▶ **Task instructions**:
Rewrite every line of the records below as a numbered list, leaving out any blank lines.

▶ **Provided material**:
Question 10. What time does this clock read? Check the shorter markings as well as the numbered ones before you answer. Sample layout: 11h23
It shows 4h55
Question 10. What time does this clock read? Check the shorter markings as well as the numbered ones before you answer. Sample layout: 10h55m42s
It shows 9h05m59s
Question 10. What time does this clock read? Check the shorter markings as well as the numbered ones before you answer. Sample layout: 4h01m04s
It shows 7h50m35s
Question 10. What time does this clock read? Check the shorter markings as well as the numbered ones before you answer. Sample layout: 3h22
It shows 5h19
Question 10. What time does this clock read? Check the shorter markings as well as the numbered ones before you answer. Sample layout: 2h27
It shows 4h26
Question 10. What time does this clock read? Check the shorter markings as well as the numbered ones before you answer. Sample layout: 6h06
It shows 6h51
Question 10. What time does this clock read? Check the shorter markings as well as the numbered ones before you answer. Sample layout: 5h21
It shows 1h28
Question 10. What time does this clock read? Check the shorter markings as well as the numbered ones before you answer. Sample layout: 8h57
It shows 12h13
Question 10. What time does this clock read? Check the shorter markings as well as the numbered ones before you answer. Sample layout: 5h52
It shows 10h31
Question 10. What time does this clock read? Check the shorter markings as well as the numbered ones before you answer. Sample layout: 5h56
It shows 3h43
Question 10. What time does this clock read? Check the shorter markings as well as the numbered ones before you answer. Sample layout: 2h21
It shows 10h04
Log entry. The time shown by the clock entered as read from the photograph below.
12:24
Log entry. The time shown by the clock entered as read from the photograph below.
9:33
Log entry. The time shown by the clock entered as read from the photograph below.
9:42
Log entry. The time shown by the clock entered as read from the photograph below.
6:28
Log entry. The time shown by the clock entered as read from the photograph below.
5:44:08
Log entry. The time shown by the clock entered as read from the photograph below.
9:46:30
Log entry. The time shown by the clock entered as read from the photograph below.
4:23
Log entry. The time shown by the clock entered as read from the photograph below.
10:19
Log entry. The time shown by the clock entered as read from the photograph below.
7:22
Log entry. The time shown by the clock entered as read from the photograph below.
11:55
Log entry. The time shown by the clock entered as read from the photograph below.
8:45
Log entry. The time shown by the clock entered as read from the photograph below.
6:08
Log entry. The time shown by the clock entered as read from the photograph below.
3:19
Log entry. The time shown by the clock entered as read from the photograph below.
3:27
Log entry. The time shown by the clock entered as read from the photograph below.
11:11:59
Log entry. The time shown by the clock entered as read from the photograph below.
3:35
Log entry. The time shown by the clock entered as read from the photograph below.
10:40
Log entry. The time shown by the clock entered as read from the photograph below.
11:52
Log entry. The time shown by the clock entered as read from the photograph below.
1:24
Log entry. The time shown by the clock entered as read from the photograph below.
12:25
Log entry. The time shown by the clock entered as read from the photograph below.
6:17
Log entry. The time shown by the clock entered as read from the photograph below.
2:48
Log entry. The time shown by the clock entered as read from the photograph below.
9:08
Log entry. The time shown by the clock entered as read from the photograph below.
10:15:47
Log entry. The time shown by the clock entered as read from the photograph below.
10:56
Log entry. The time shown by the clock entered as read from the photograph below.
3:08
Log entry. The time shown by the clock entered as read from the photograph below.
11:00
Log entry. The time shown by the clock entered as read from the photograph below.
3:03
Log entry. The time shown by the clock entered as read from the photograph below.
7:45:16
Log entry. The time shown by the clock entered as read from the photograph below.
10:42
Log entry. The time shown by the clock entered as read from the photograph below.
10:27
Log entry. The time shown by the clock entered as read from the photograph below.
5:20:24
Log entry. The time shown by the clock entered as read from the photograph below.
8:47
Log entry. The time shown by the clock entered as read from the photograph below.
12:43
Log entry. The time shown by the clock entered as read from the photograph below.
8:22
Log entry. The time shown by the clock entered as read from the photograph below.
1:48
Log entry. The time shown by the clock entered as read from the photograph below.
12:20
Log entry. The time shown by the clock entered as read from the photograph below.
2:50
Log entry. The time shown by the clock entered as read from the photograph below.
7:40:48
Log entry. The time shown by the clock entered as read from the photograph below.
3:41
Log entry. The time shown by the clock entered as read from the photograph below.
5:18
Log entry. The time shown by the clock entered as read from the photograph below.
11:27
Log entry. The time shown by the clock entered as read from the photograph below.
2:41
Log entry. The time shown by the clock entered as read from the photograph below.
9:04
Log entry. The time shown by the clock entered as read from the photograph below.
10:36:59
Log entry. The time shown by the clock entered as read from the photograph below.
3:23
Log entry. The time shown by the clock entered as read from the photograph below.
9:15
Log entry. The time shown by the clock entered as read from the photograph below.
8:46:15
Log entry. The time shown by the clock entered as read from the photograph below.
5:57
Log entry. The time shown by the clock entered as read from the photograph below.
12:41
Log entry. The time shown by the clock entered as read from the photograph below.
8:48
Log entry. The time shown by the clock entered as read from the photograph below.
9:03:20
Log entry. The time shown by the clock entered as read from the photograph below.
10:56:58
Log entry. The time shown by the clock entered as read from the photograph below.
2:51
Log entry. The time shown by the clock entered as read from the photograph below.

▶ **Response below**:
1. Question 10. What time does this clock read? Check the shorter markings as well as the numbered ones before you answer. Sample layout: 11h23
2. It shows 4h55
3. Question 10. What time does this clock read? Check the shorter markings as well as the numbered ones before you answer. Sample layout: 10h55m42s
4. It shows 9h05m59s
5. Question 10. What time does this clock read? Check the shorter markings as well as the numbered ones before you answer. Sample layout: 4h01m04s
6. It shows 7h50m35s
7. Question 10. What time does this clock read? Check the shorter markings as well as the numbered ones before you answer. Sample layout: 3h22
8. It shows 5h19
9. Question 10. What time does this clock read? Check the shorter markings as well as the numbered ones before you answer. Sample layout: 2h27
10. It shows 4h26
11. Question 10. What time does this clock read? Check the shorter markings as well as the numbered ones before you answer. Sample layout: 6h06
12. It shows 6h51
13. Question 10. What time does this clock read? Check the shorter markings as well as the numbered ones before you answer. Sample layout: 5h21
14. It shows 1h28
15. Question 10. What time does this clock read? Check the shorter markings as well as the numbered ones before you answer. Sample layout: 8h57
16. It shows 12h13
17. Question 10. What time does this clock read? Check the shorter markings as well as the numbered ones before you answer. Sample layout: 5h52
18. It shows 10h31
19. Question 10. What time does this clock read? Check the shorter markings as well as the numbered ones before you answer. Sample layout: 5h56
20. It shows 3h43
21. Question 10. What time does this clock read? Check the shorter markings as well as the numbered ones before you answer. Sample layout: 2h21
22. It shows 10h04
23. Log entry. The time shown by the clock entered as read from the photograph below.
24. 12:24
25. Log entry. The time shown by the clock entered as read from the photograph below.
26. 9:33
27. Log entry. The time shown by the clock entered as read from the photograph below.
28. 9:42
29. Log entry. The time shown by the clock entered as read from the photograph below.
30. 6:28
31. Log entry. The time shown by the clock entered as read from the photograph below.
32. 5:44:08
33. Log entry. The time shown by the clock entered as read from the photograph below.
34. 9:46:30
35. Log entry. The time shown by the clock entered as read from the photograph below.
36. 4:23
37. Log entry. The time shown by the clock entered as read from the photograph below.
38. 10:19
39. Log entry. The time shown by the clock entered as read from the photograph below.
40. 7:22
41. Log entry. The time shown by the clock entered as read from the photograph below.
42. 11:55
43. Log entry. The time shown by the clock entered as read from the photograph below.
44. 8:45
45. Log entry. The time shown by the clock entered as read from the photograph below.
46. 6:08
47. Log entry. The time shown by the clock entered as read from the photograph below.
48. 3:19
49. Log entry. The time shown by the clock entered as read from the photograph below.
50. 3:27
51. Log entry. The time shown by the clock entered as read from the photograph below.
52. 11:11:59
53. Log entry. The time shown by the clock entered as read from the photograph below.
54. 3:35
55. Log entry. The time shown by the clock entered as read from the photograph below.
56. 10:40
57. Log entry. The time shown by the clock entered as read from the photograph below.
58. 11:52
59. Log entry. The time shown by the clock entered as read from the photograph below.
60. 1:24
61. Log entry. The time shown by the clock entered as read from the photograph below.
62. 12:25
63. Log entry. The time shown by the clock entered as read from the photograph below.
64. 6:17
65. Log entry. The time shown by the clock entered as read from the photograph below.
66. 2:48
67. Log entry. The time shown by the clock entered as read from the photograph below.
68. 9:08
69. Log entry. The time shown by the clock entered as read from the photograph below.
70. 10:15:47
71. Log entry. The time shown by the clock entered as read from the photograph below.
72. 10:56
73. Log entry. The time shown by the clock entered as read from the photograph below.
74. 3:08
75. Log entry. The time shown by the clock entered as read from the photograph below.
76. 11:00
77. Log entry. The time shown by the clock entered as read from the photograph below.
78. 3:03
79. Log entry. The time shown by the clock entered as read from the photograph below.
80. 7:45:16
81. Log entry. The time shown by the clock entered as read from the photograph below.
82. 10:42
83. Log entry. The time shown by the clock entered as read from the photograph below.
84. 10:27
85. Log entry. The time shown by the clock entered as read from the photograph below.
86. 5:20:24
87. Log entry. The time shown by the clock entered as read from the photograph below.
88. 8:47
89. Log entry. The time shown by the clock entered as read from the photograph below.
90. 12:43
91. Log entry. The time shown by the clock entered as read from the photograph below.
92. 8:22
93. Log entry. The time shown by the clock entered as read from the photograph below.
94. 1:48
95. Log entry. The time shown by the clock entered as read from the photograph below.
96. 12:20
97. Log entry. The time shown by the clock entered as read from the photograph below.
98. 2:50
99. Log entry. The time shown by the clock entered as read from the photograph below.
100. 7:40:48
101. Log entry. The time shown by the clock entered as read from the photograph below.
102. 3:41
103. Log entry. The time shown by the clock entered as read from the photograph below.
104. 5:18
105. Log entry. The time shown by the clock entered as read from the photograph below.
106. 11:27
107. Log entry. The time shown by the clock entered as read from the photograph below.
108. 2:41
109. Log entry. The time shown by the clock entered as read from the photograph below.
110. 9:04
111. Log entry. The time shown by the clock entered as read from the photograph below.
112. 10:36:59
113. Log entry. The time shown by the clock entered as read from the photograph below.
114. 3:23
115. Log entry. The time shown by the clock entered as read from the photograph below.
116. 9:15
117. Log entry. The time shown by the clock entered as read from the photograph below.
118. 8:46:15
119. Log entry. The time shown by the clock entered as read from the photograph below.
120. 5:57
121. Log entry. The time shown by the clock entered as read from the photograph below.
122. 12:41
123. Log entry. The time shown by the clock entered as read from the photograph below.
124. 8:48
125. Log entry. The time shown by the clock entered as read from the photograph below.
126. 9:03:20
127. Log entry. The time shown by the clock entered as read from the photograph below.
128. 10:56:58
129. Log entry. The time shown by the clock entered as read from the photograph below.
130. 2:51
131. Log entry. The time shown by the clock entered as read from the photograph below.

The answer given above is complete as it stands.